Published : 2014-04-29 20:52
Updated : 2014-04-29 20:52
Former high-ranking government officials should be banned from taking influential posts in financial companies, the government decided in the aftermath of the ferry sinking.
But without an alternative plan, this sudden and restrictive measure may also cause side effects, such as a personnel vacuum or nonprofessionals taking key posts, observers pointed out.
The government recently stated that former ranking officials of the Finance Ministry and the Financial Supervisory Service should be banned from taking posts in related financial organizations, according to officials Tuesday.
Such officials are often referred to as “mofia,” a derogatory term derived from :Ministry of Finance” and “Mafia.”
Former officials of the ministry, the FSS or the Financial Services Commission may legally be reemployed in affiliated financial organizations, unless their business territories overlap.
“Following the ferry disaster, the public poured its anger upon the government, blaming the inefficiency of its affiliated organizations and officials,” said an official of the FSS.

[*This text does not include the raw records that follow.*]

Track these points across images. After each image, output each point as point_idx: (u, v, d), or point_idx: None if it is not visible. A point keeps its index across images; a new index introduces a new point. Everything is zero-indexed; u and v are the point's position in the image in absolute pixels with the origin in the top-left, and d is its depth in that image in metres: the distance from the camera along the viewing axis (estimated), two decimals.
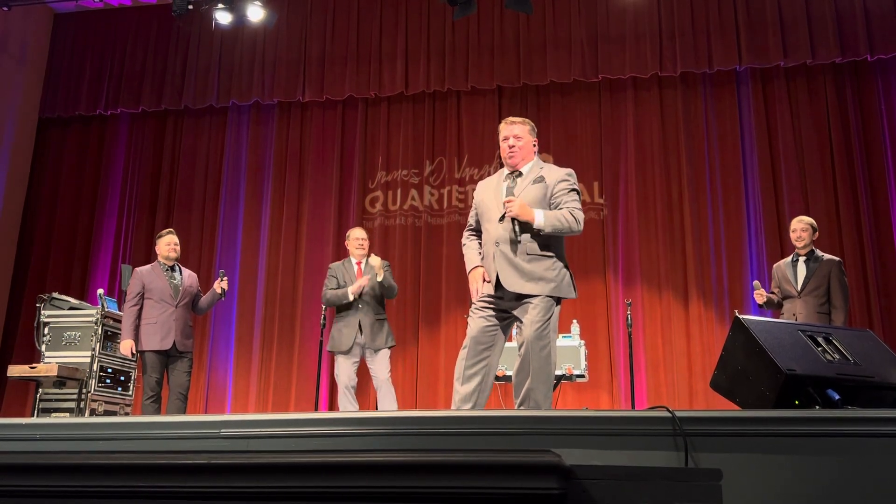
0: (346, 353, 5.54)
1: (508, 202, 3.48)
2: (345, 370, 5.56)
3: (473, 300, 3.61)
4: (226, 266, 8.35)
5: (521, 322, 3.47)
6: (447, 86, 8.31)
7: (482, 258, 3.65)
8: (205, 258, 8.51)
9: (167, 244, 5.65)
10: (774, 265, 5.71)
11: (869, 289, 7.20)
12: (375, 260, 5.63)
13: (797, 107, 7.78)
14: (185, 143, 8.96)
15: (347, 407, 5.52)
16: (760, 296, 5.51)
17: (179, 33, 8.89)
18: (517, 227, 3.50)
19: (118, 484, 1.97)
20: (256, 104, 8.85)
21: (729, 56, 7.72)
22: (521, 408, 3.38)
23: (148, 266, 5.69)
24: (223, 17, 7.78)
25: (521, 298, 3.47)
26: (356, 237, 5.88)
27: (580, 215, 3.52)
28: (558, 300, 3.52)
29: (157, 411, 5.38)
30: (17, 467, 2.07)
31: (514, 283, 3.45)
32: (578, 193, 3.61)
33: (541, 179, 3.57)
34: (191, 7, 7.51)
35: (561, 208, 3.53)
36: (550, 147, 8.14)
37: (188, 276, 5.73)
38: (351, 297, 5.57)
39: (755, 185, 7.67)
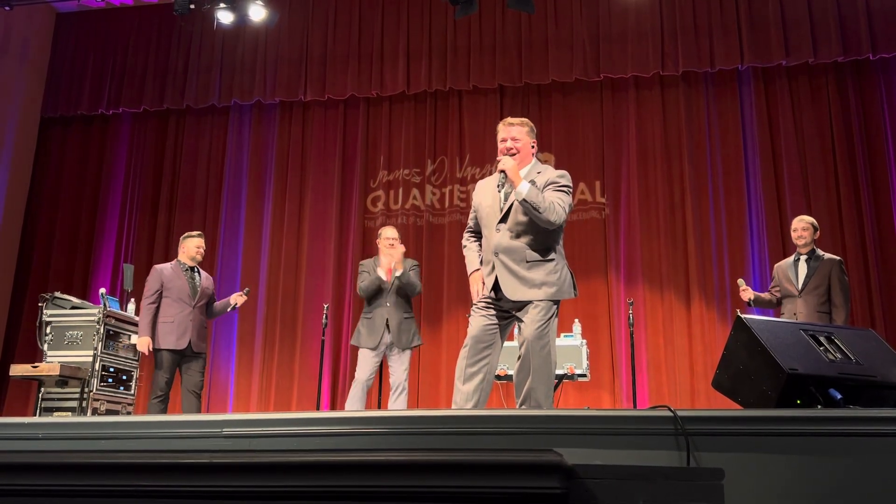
0: (373, 349, 5.51)
1: (500, 161, 3.55)
2: (365, 365, 5.51)
3: (474, 301, 3.61)
4: (227, 265, 8.37)
5: (522, 321, 3.48)
6: (449, 85, 8.30)
7: (482, 263, 3.65)
8: (206, 257, 8.47)
9: (196, 246, 5.70)
10: (776, 265, 5.71)
11: (871, 288, 7.19)
12: (398, 251, 5.60)
13: (799, 106, 7.77)
14: (187, 142, 8.96)
15: (354, 402, 5.46)
16: (746, 292, 5.53)
17: (181, 33, 8.90)
18: (516, 229, 3.53)
19: (120, 483, 1.97)
20: (258, 103, 8.86)
21: (731, 55, 7.72)
22: (523, 407, 3.40)
23: (168, 264, 5.71)
24: (225, 17, 7.78)
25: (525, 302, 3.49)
26: (386, 237, 5.79)
27: (560, 209, 3.49)
28: (558, 301, 3.54)
29: (163, 412, 5.36)
30: (20, 466, 2.08)
31: (516, 292, 3.47)
32: (567, 194, 3.59)
33: (532, 183, 3.54)
34: (192, 6, 7.52)
35: None
36: (552, 146, 8.14)
37: (206, 278, 5.77)
38: (384, 276, 5.55)
39: (757, 184, 7.67)
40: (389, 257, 5.60)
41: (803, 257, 5.46)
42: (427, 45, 8.39)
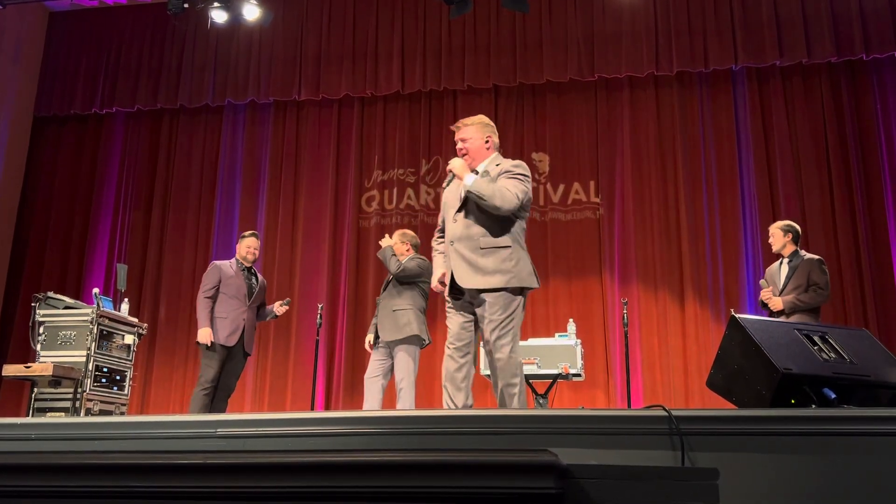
0: (372, 345, 5.45)
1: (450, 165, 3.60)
2: (370, 362, 5.41)
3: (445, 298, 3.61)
4: None
5: (483, 320, 3.48)
6: (443, 85, 8.30)
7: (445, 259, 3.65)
8: (200, 257, 8.50)
9: (247, 246, 5.75)
10: (768, 268, 5.72)
11: (864, 288, 7.21)
12: (386, 240, 5.63)
13: (793, 106, 7.80)
14: (181, 141, 8.94)
15: (366, 401, 5.30)
16: (766, 292, 5.44)
17: (175, 32, 8.87)
18: (471, 218, 3.52)
19: (114, 484, 1.97)
20: (252, 103, 8.84)
21: (725, 55, 7.73)
22: (502, 408, 3.42)
23: (227, 261, 5.78)
24: (219, 16, 7.76)
25: (480, 294, 3.47)
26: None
27: (511, 195, 3.45)
28: (520, 290, 3.49)
29: (208, 405, 5.39)
30: (13, 467, 2.07)
31: (468, 280, 3.47)
32: (521, 182, 3.54)
33: (486, 174, 3.56)
34: (186, 5, 7.49)
35: None
36: (546, 146, 8.15)
37: (262, 282, 5.84)
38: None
39: (751, 183, 7.69)
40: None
41: (785, 260, 5.48)
42: (422, 44, 8.39)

“Under these circumstances, the personnel transfers of ranking financial officials to (financial companies) are efficiently paralyzed and this is likely to continue for a while.”
It was suggested that the sinking of the ferry Sewol was partly attributable to the slack operations of supervisory organizations such as the Korea Shipping Association and the Korea Register of Shipping, both of which were chaired by former government officials.
This reignited the dispute that government-appointed leaders largely hamper the operating efficiency as they lack professional knowledge as well as dedication to the organization.
A series of financial accidents, such as the massive leak of personal information earlier this year, also led to criticism that former government officials should no longer be given priority for chairman posts in affiliated bodies.
State-run companies such as the General Insurance Association of Korea and the Korea Housing-Finance Corp. are therefore to remain without a chief as most of the rumored candidates were former Finance Ministry officials.
Some financial industry officials, however, expressed concerns that the strict personnel ban may also have side effects.
The state-run Korea Deposit Insurance Corp. recently received a new audit inspector who was a regional official of the ruling Saenuri Party, with no experience in the financial sector.
“It is understandable that the government should want to end the mofia personnel custom but it should also make sure that inexperienced, unprofessional figures (do not) take the posts instead,” said an official of a state-run bank, refusing to be identified.